Is there anybody out there that actually knows anything about Wubi? Where do I need to go to talk to those people?

cabalas
March 19th, 2009, 04:03 AM
Just had a quick browse through the source code to wubi I would recommend looking in /src/wubi/main_page.nsh there seems to be a bit in there about getting the user name and password hopefully that will set you on the track to do what you want to do.

As for people who know about wubi I would have a look on the wubi site http://wubi-installer.org and try and find their mailing list or the IRC channel the devs hang out in.


no, that's right. If they don't have a functioning computer, how are they supposed to get to a browser? That's entirely why Linux will work for them. Thanks for proving my point!

The reason people (myself included) are suggesting dual booting (or other options) is for the point above if they don't have a functioning computer (like I said in my previous post due to the ntfs partition or the boot loader being broken) you aren't going to be able to boot into wubi which defeats the point of installing it for that reason.

slavik
March 19th, 2009, 04:10 AM
1. Your company never looks at linux again ... it's worked out great for you so far, hasn't it?
2. You answer the question: "Have you looked at my suggestion #1?" instead of ignoring it.

DouglasAWh
March 19th, 2009, 04:28 AM
Just had a quick browse through the source code to wubi I would recommend looking in /src/wubi/main_page.nsh there seems to be a bit in there about getting the user name and password hopefully that will set you on the track to do what you want to do.

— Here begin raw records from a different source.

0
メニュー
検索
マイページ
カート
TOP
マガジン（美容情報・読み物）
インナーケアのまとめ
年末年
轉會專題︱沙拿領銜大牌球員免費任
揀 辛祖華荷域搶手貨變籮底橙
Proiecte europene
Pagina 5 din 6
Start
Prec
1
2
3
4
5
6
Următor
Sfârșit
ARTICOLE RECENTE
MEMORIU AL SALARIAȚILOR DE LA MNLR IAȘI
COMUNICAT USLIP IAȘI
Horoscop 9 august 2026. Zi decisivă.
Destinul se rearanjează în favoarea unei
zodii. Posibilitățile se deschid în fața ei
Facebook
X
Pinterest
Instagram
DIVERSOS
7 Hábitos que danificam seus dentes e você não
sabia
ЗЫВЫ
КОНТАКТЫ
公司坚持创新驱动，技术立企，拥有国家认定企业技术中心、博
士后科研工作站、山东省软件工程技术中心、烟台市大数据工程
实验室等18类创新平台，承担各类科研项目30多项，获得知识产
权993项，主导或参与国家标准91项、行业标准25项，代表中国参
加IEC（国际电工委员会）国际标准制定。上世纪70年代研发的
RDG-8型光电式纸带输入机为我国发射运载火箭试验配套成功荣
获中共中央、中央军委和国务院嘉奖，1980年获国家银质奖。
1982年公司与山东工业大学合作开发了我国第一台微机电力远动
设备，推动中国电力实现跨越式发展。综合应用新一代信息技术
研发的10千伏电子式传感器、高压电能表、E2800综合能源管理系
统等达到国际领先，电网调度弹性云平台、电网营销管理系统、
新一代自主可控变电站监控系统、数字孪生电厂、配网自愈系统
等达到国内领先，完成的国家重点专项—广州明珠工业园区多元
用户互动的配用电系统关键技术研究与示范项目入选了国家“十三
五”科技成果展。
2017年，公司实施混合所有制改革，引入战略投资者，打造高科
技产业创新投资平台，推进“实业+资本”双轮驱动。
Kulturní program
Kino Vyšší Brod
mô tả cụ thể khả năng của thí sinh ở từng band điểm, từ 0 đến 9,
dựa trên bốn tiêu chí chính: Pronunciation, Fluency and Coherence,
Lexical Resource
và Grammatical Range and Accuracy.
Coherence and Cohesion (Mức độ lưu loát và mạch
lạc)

Ok, this is getting somewhere. I'm going to have to figure out what these variables in parenthesis mean, but if nothing else at this point I can probably figure it out by trial and error.

DouglasAWh
March 19th, 2009, 04:35 AM
2. You answer the question: "Have you looked at my suggestion #1?" instead of ignoring it.

I am only interested in Wubi, but since you seem to have taken offense to my thread title ("need to do something simple with Wubi"), we have had bad experiences with the pam stack and likewise. Until Likewise 5.0 gets in the repos, we won't be looking at it. When it does, we'll revisit it for our Linux only desktop machines, of which there are very few (and which I also maintain). Until then we'll be using Wubi or something similar to kick off an unattended install. All of our install scripts are written in Windows only languages, so having a .exe like Wubi gives us the opportunity to use those. Again, if there is a tool that will do the repartitioning in an unattended install, I'll look at it, but I've already spent more time on this than I really can afford.

slavik
March 19th, 2009, 11:33 AM
My suggestion #1 was to look into samba and pam_ldap ... I think you misread something somewhere.